I realize this thread has gone a bit cold, but let me add a few potentially useful references regarding measuring and addressing numerical instabilities in neuroimaging pipelines.

@gkiar thesis from earlier this year:
This is Your Brain on Disk: The Impact of Numerical Instabilities in Neuroscience

And this preprint posted in August:
Accurate simulation of operating system updates in neuroimaging using Monte-Carlo arithmetic
A Salari, Y Chatelain, G Kiar, @glatard

kolydic · October 18, 2021, 2:04pm

Hi there - I am trying to understand the variability in fmriprep, and I’m wondering what progress you made w/ this objective to quantify the expected differences. Do you have any updates? And since this post, have you taken on the task of trying to identify which part of the pipeline causes instabilities?

thanks!

pbellec · October 18, 2021, 2:57pm

hi @kolydic

There has been some progress, thanks for the ping! We have created a work group on https://mattermost.brainhack.org , check the channel ~fmriprep_reproducibility . We have met a number of times already. You are welcome to join the channel and the meetings if you want to follow and possibly contribute to the effort.

In brief @ltetrel has an app which can run fmriprep with / without arithmetic noise added, and quantify the variations across runs. We’ve been able to confirm that when controlling for random seedings and on a single system, fmriprep is 100% reproducible. We should have an easy-to-deploy test this fall. Next step is to quantify numerical variations on a series of systems, and then identify sources of variations, which will be led by Yohan Chatelain and @glatard 's group.

kolydic · April 8, 2022, 9:37pm

Hi @pbellec - sorry for the slow reply, I set aside this project for a bit. Could you clue me in on the latest updates? Thank you for the invitation! (I checked out the channel, but it is hard to succinctly piece together where things are)

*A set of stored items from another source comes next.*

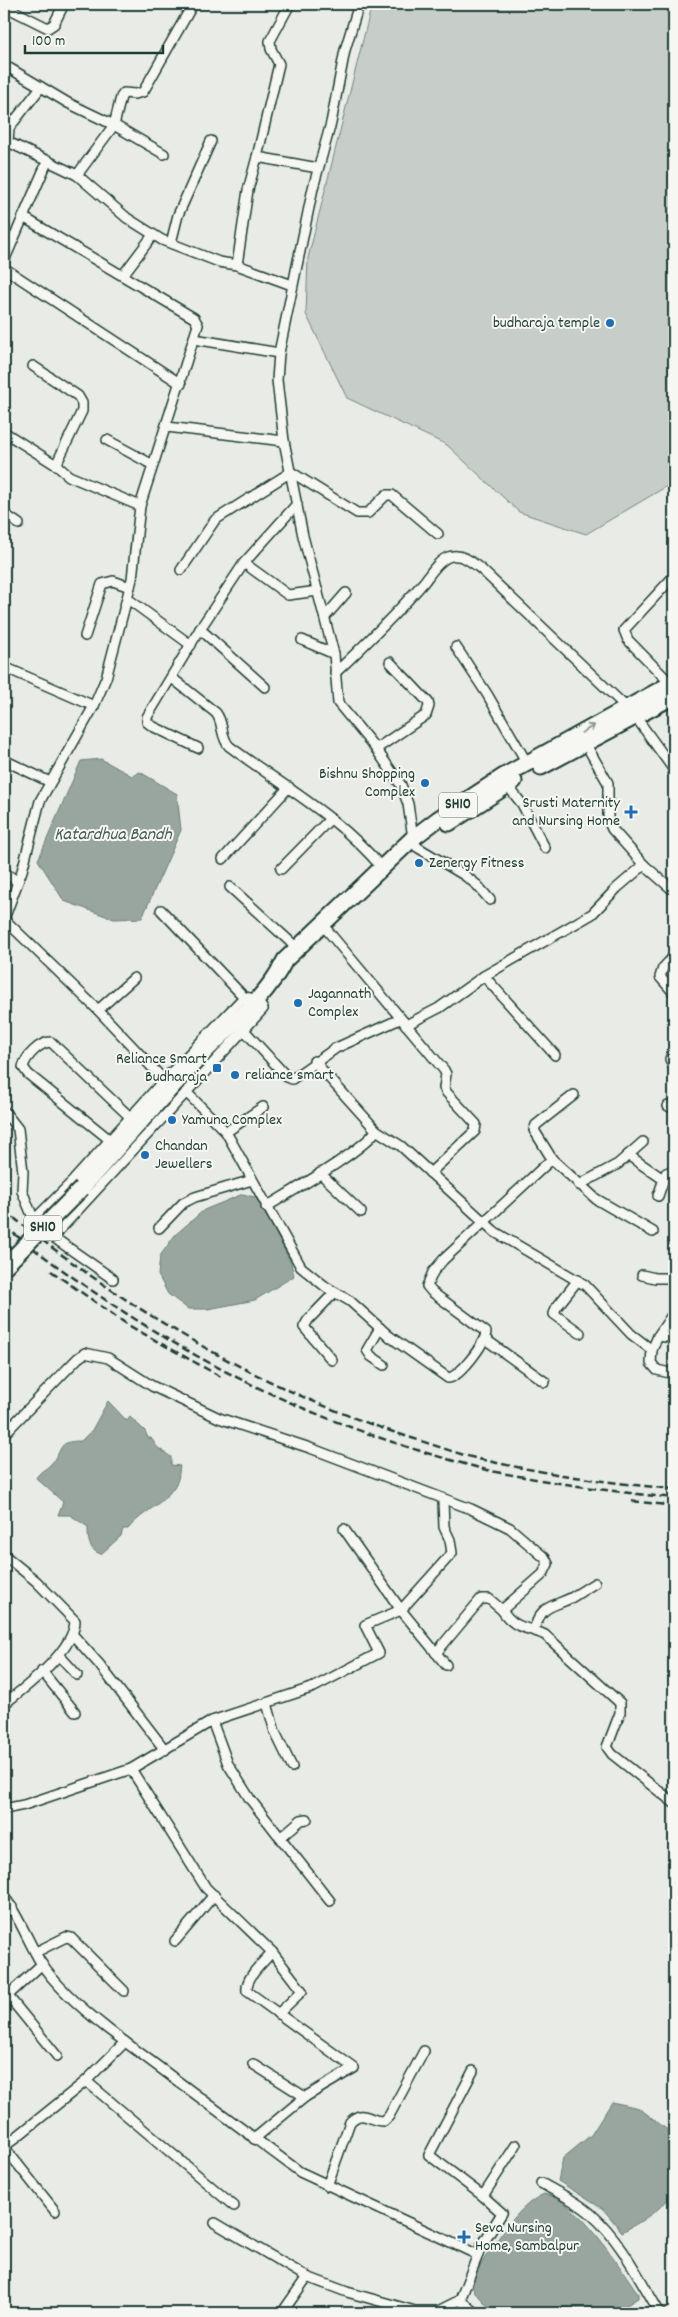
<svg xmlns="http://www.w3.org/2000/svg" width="678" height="2317" font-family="Dekko,sans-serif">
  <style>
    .green { fill: #c7cec9; stroke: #73867e }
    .water { fill: #99a6a0; stroke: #687c75 }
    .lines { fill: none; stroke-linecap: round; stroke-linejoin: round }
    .street-casing { stroke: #1f3d34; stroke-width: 12 }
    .primary-casing { stroke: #1f3d34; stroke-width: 19 }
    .street { stroke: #f6f6f2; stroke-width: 9 }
    .primary { stroke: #f6f6f2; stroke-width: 15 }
    .rail { stroke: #1f3d34; stroke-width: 2.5; stroke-dasharray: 8 4; stroke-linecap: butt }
    .primary-bridge-casing { stroke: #1f3d34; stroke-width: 19; stroke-linecap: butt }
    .primary-bridge { stroke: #f6f6f2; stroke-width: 15 }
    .oneway { stroke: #8a9a93 }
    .poi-dot { fill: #1f6fb2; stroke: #f6f6f2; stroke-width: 2 }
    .labels { text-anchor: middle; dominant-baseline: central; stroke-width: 4; stroke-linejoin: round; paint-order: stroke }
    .shield { fill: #f6f6f2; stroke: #60746d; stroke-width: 1 }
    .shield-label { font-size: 15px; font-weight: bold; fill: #1f3d34 }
    .poi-label { font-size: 16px; fill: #1f3d34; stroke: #f6f6f2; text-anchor: start }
    .water-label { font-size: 18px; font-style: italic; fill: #445c54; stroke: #f6f6f2 }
  </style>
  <rect width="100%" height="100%" fill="#e9ebe7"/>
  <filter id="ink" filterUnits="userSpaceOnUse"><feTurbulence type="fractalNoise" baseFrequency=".02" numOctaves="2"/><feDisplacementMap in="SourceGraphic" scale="10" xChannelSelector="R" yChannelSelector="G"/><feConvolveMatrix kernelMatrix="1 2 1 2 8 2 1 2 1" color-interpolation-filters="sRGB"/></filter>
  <g filter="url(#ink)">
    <path class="green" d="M372,4H674V482L586,534L519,512L447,445L347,398L306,314L308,258Z"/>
    <g class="water">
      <path d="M101,759L132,776L140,772L177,794L181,830L142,918L114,919L64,901L38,860L81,761Z"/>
      <path d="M243,1194L258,1198L291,1263L294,1276L255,1300L208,1309H188L168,1294L158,1275L160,1256L175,1235L204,1210Z"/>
      <path d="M108,1401L127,1421L130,1417L145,1431L148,1438H151L157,1447L171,1457V1465L180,1466C179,1471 179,1478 177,1482C167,1503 141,1512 128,1529H123L121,1536L101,1554C88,1550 88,1539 88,1527L70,1515H58L63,1502L36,1478C40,1471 45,1470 50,1465C65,1450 55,1441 81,1441L92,1430Z"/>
      <path d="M612,2102L639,2108L674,2135C674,2147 677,2180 674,2190C669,2205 636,2225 622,2232L603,2209L558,2181L563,2158L591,2135Z"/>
      <path d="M544,2194C579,2200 618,2265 638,2293V2298L614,2313H494L474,2291L471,2280C487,2255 516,2205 544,2194Z"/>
    </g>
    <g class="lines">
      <g class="street-casing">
        <g id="street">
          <path d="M290,4L270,41L271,49L279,64L257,157L318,168"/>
          <path d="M359,4L345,50L331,123L313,188L279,353L277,380L284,441L303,536L334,654L338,703L376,749L401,785L408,804L413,838L417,847L464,875L477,885L490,900"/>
          <path d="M4,6L48,28L54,24L64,4"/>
          <path d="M4,65L68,103L114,125L164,154"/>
          <path d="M41,87L9,128L8,142L77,175L127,218L162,240L219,262L237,265L292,285"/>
          <path d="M77,175L114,125L121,97L124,93L135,94L143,92L193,4"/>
          <path d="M171,243L178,215L211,141"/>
          <path d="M4,261L48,160"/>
          <path d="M237,265L248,190L257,157"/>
          <path d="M4,268L181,384"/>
          <path d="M123,275L153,235"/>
          <path d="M194,339L279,353"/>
          <path d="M33,366L78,396L82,403V411L56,465"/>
          <path d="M167,427L284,441"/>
          <path d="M4,432L56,465L69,476L140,506"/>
          <path d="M107,440L153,465"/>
          <path d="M4,514L19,524"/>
          <path d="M244,563L288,595L318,591"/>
          <path d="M181,570L215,520L291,472L357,513H368L386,495H392L438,534"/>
          <path d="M128,599L191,645"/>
          <path d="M325,617L346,593"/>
          <path d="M200,629L265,687"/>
          <path d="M85,636L102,584L113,581L130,587"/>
          <path d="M302,640L334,654"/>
          <path d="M456,647L487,694L527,763"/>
          <path d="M4,667L94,706"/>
          <path d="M335,673C366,644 396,614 424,582C430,574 438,561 448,557C461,552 472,562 482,570L626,707"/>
          <path d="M172,678L216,713C224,723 220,736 229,746C281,785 340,817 382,868"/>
          <path d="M671,684L628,640L624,630L674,576"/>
          <path d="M635,716L674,770"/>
          <path d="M585,743L608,783V820L612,829L644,865L674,891"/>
          <path d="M198,748L152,726L147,722V717L200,629L244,563L297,504"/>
          <path d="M376,749L426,715L429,706L428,702L390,662"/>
          <path d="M4,760L50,782"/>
          <path d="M507,785L522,804L545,848"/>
          <path d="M223,859L289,787"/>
          <path d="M281,869L330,819"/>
          <path d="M4,872L18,882"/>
          <path d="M230,887L297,948"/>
          <path d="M161,910L244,997"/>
          <path d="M4,919L22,871L40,801L94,706L106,678L132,579L140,506L198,325L194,318L23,217"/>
          <path d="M4,919L98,1010L164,1080"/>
          <path d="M327,930L444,1070L446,1074L444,1088L447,1093L476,1124L475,1131L430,1173"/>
          <path d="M674,956L663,968L660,977L674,993"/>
          <path d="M484,976L555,1055"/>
          <path d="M244,997L256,999L263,1009L53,1237L34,1220L71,1183L164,1080Z"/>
          <path d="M98,1010L134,978"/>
          <path d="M406,1025L439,1008L484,976L592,914L617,888L644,865"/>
          <path d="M244,1030L287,1077L292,1079L336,1048L400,1019"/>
          <path d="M674,1049L670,1059L674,1068"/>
          <path d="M186,1092L226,1132L301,1267L326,1287L350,1301L389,1336L448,1378C459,1378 485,1344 486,1332L432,1292L427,1286L433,1272L443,1260L552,1159L596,1199L653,1232"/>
          <path d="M668,1106L674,1109"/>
          <path d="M4,1111L18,1129L23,1172L22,1191L34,1220"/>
          <path d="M376,1130L401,1146L495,1232L585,1285L631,1334L652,1350L651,1363L657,1370L674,1374"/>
          <path d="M226,1132L263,1107"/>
          <path d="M110,1140L28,1074L23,1067C26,1056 40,1042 51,1042L130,1117"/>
          <path d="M628,1155L663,1179"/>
          <path d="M552,1159L534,1130L536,1125L574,1095"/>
          <path d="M320,1173L361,1212"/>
          <path d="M579,1185L618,1164L643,1142"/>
          <path d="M658,1196L666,1173L674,1170"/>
          <path d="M266,1207C287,1194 368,1148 376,1130L314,1061"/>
          <path d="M159,1228L183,1203L195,1197L252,1180"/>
          <path d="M53,1237L113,1279"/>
          <path d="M642,1275L655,1278H674"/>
          <path d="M578,1280L556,1308L554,1314L580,1333"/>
          <path d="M380,1328L367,1350L371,1356L384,1365"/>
          <path d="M658,1336L674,1338"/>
          <path d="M485,1339L545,1382"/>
          <path d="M652,1350L658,1336L674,1312"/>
          <path d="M332,1360L304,1327L308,1320L334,1293"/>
          <path d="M4,1434L78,1358L85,1353L108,1358L152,1386L219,1418L310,1448L471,1509L510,1528L545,1558L548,1564L543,1574L502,1610C515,1630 526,1626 545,1635L620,1703V1713L607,1747L612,1754L674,1803"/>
          <path d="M344,1529L401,1610L446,1665"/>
          <path d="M4,1555L36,1581L75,1621C74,1651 26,1687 4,1704"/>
          <path d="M534,1630C541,1605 550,1608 571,1598C579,1593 587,1588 595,1583"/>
          <path d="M73,1635L99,1664L165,1750"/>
          <path d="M436,1653L481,1599H489L502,1610"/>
          <path d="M59,1655L77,1675"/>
          <path d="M42,1671L75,1712"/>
          <path d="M267,1703L275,1732L292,1767"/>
          <path d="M212,1721L228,1764L250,1799L330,1901"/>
          <path d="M131,1769L206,1888L272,1952L302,1991L278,2014"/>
          <path d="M4,1809L24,1805L131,1769L212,1721L314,1687L379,1653L365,1625L401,1610L452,1553L450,1540L444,1527L443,1501"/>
          <path d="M280,1838L301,1820L307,1819"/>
          <path d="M4,1896C19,1917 28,1941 41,1963C57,1988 86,2012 109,2030L300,2172L478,2255"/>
          <path d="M4,1913L12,1907"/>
          <path d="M175,1941L214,1895"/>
          <path d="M36,1952L66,1937L71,1938L124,1991"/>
          <path d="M8,1996L57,2056"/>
          <path d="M4,1999L42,1964"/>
          <path d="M253,2064L305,2097"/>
          <path d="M86,2081L234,2206"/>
          <path d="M254,2139L305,2097L354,2068L247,1991C245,1977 264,1962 272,1952"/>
          <path d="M4,2147L86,2081L125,2042"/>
          <path d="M4,2147L55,2211"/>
          <path d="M541,2183C558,2193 577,2201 591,2214C621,2240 640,2280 660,2313"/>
          <path d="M327,2186L350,2122C364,2108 369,2122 384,2121L389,2116L424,2051"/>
          <path d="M483,2196L516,2145"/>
          <path d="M215,2223L307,2277L347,2292L415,2311H438L460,2300L481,2247L502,2213L483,2196L429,2155L473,2071"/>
          <path d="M460,2300L475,2313"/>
          <path d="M282,2313L307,2277"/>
        </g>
      </g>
      <g class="primary-casing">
        <g id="primary">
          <path d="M541,767L674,696"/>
          <path d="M449,823L514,781"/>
          <path d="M82,1188C121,1144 159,1100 200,1057C229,1027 267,997 285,960L413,838L438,819L504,776L674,682"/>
        </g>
      </g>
      <use href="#street" class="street"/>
      <use href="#primary" class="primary"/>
      <g class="rail">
        <path d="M4,1210C127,1310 266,1393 418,1440C440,1447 461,1455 483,1460C547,1474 610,1483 674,1489"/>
        <path d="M4,1226C91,1294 185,1356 287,1401C347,1428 412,1450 476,1467C492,1472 508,1474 524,1477C574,1486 624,1493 674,1498"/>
        <path d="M51,1271L128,1325L223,1378"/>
        <path d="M632,1501L674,1506"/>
      </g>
      <g class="primary-bridge-casing">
        <path id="primary-bridge" d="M4,1267L82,1188"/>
      </g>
      <use href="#primary-bridge" class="primary-bridge"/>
    </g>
    <defs><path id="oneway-shaft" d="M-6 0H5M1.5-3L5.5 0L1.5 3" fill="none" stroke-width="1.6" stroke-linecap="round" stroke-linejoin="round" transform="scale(1.25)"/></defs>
    <use class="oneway" href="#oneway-shaft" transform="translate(588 729) rotate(-30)"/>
  </g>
  <g class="poi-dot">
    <circle cx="610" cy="323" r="5"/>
    <circle cx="425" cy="783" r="5"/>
    <path d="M628.5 804.5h5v5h5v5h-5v5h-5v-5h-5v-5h5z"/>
    <circle cx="419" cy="863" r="5"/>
    <circle cx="298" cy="1003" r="5"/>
    <rect x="212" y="1063" width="10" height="10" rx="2.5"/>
    <circle cx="235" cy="1075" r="5"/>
    <circle cx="172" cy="1120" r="5"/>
    <circle cx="145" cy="1155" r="5"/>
    <path d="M461.5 2229.5h5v5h5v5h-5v5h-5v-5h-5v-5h5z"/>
  </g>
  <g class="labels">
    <g class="shield">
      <rect x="439" y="792.5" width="38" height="25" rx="4"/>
      <rect x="24" y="1215.5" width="38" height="25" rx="4"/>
    </g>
    <g class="shield-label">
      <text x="458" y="805">SH10</text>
      <text x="43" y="1228">SH10</text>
    </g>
    <g class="poi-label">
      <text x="600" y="323" text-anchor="end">budharaja temple</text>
      <text x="415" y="774" text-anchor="end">Bishnu Shopping<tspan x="415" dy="18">Complex</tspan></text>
      <text x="620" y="803" text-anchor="end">Srusti Maternity<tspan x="620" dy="18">and Nursing Home</tspan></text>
      <text x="429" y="863">Zenergy Fitness</text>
      <text x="308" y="994">Jagannath<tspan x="308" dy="18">Complex</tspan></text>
      <text x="207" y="1059" text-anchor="end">Reliance Smart<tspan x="207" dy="18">Budharaja</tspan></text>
      <text x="245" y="1075">reliance smart</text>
      <text x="182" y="1120">Yamuna Complex</text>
      <text x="155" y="1146">Chandan<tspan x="155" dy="18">Jewellers</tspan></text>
      <text x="475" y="2228">Seva Nursing<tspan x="475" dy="18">Home, Sambalpur</tspan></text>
    </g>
    <g class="water-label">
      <text x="113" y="835">Katardhua Bandh</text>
    </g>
  </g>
  <rect width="678" height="2317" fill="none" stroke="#f6f6f2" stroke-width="20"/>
  <rect x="10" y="10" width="658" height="2297" fill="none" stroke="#1f3d34" stroke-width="2" filter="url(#ink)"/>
  <path d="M25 45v8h138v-8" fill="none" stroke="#1f3d34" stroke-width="2.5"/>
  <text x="32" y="45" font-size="15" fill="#1f3d34" stroke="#f6f6f2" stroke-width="4" paint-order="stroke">100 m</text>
</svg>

Also I commented again here that I tried fmriprep with what have been mentioned as the flags necessary to make fmriprep deterministic, and yet I still see some (minor) variability in raw timecourses and anatomical reconstruction, if I start from scratch using the same dicoms and a random seed read from a file. Do you have any insight as to why this is not actually deterministic still? Thanks!!